The Taipei City Government has reportedly asked the National Immigration Agency (NIA) to stop sending foreign migrants in need of aid to a charity because of “protests from community residents” who live near one of the charity’s facilities, triggering allegations of discrimination by city officials.
Police officers frequently visited Harmony Home Association’s house in Wenshan District (文山) in March and the city’s Department of Social Welfare in May began asking it in May to stop referring migrants needing temporary accommodation or assistance to the Wenshan facility, association secretary-general Yang Chieh-yu (楊婕妤) said yesterday.
The association has facilities nationwide that mainly provide care to people with HIV. It also began offering temporary residence years ago to foreign migrants and their children in need of housing assistance, medical attention or who are awaiting deportation.
The association, along with several other human rights and migrant groups, protested outside City Hall on Monday, berating the city government for what they said was its “superciliousness of the public office of the ‘kingdom of the celestial dragons,’” a term meaning a kingdom only for nobles borrowed from the Japanese-language comic One Piece and now often used to describe the nation’s capital.
The Social Welfare Department said that it contacted the NIA because Wenshan residents have complained about the Harmony Home house in their district “harming children’s rights.”
“Residents who complained said they had seen small children [at the house] staying too close to the banisters and teenagers smoking,” a department officer surnamed Shih (石) told the Taipei Times yesterday.
The department issued a press release on Sunday that said the children’s rights might be “significantly affected” because “foreigners, with complicated backgrounds, could freely move in and out of the facility without restraint” and because of “insufficient space [for the housed children]” at the facility.
Shih also said that the house has not been properly registered with the Taipei City Government.
Yang said the Wenshan facility is not a long-term children’s welfare institute, but one that offers temporary housing and assistance to migrant mothers who are HIV-positive because they were infected by their husbands or who were fired by their employers due to pregnancy or sickness, and their children.
“The house in Wenshan is a women and children’s house, and its inhabitants are children with their mothers,” Yang said.
As for the facility not being legally registered, Yang said it was in a kind of legal limbo.
“The government does not have laws for these kinds of temporary homes to begin with. This is a social problem and not only has the government failed to come up with public policies to resolve the situation, now it wants to repress a non-governmental organization that is trying to help,” Yang said.
According to Yang, an immigration agency official said Social Welfare Department Commissioner Wang Hao (王浩) had severely criticized immigration officials during intra-departmental meetings for “dumping garbage to Taipei, using the city as if it were a backyard trashcan.”

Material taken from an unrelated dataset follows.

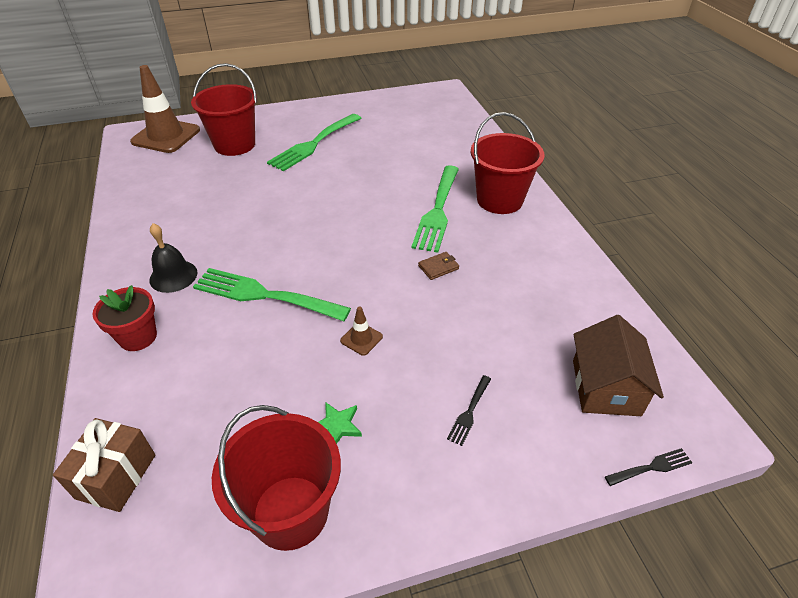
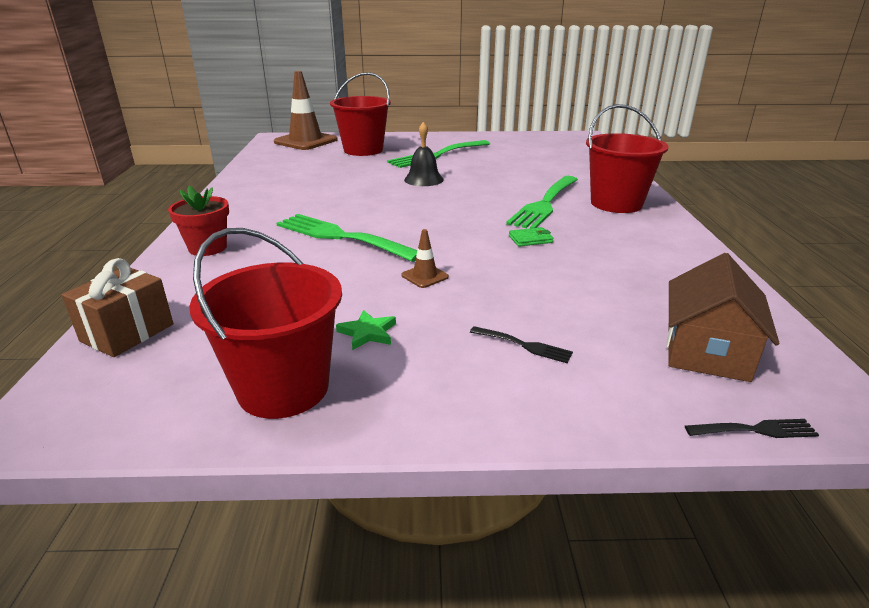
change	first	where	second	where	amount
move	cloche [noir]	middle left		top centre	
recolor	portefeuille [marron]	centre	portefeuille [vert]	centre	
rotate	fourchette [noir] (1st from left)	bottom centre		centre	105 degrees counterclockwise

Human rights groups slammed the city government and Wang Hao’s attitude as extremely discriminatory, while “they are supposed to take on the role of educating the public against discrimination.”
This is not the first time the facility in Wenshan has been the subject of much debate among area residents. Residents who did not want people with HIV in their neighborhood created a fuss in 2004, and the association ended up in court.
“The [court verdict in the] first instance ruled against us, claiming that all individuals are entitled to freedom from fear. We appealed the ruling and finally won the case in 2007,” Yang said.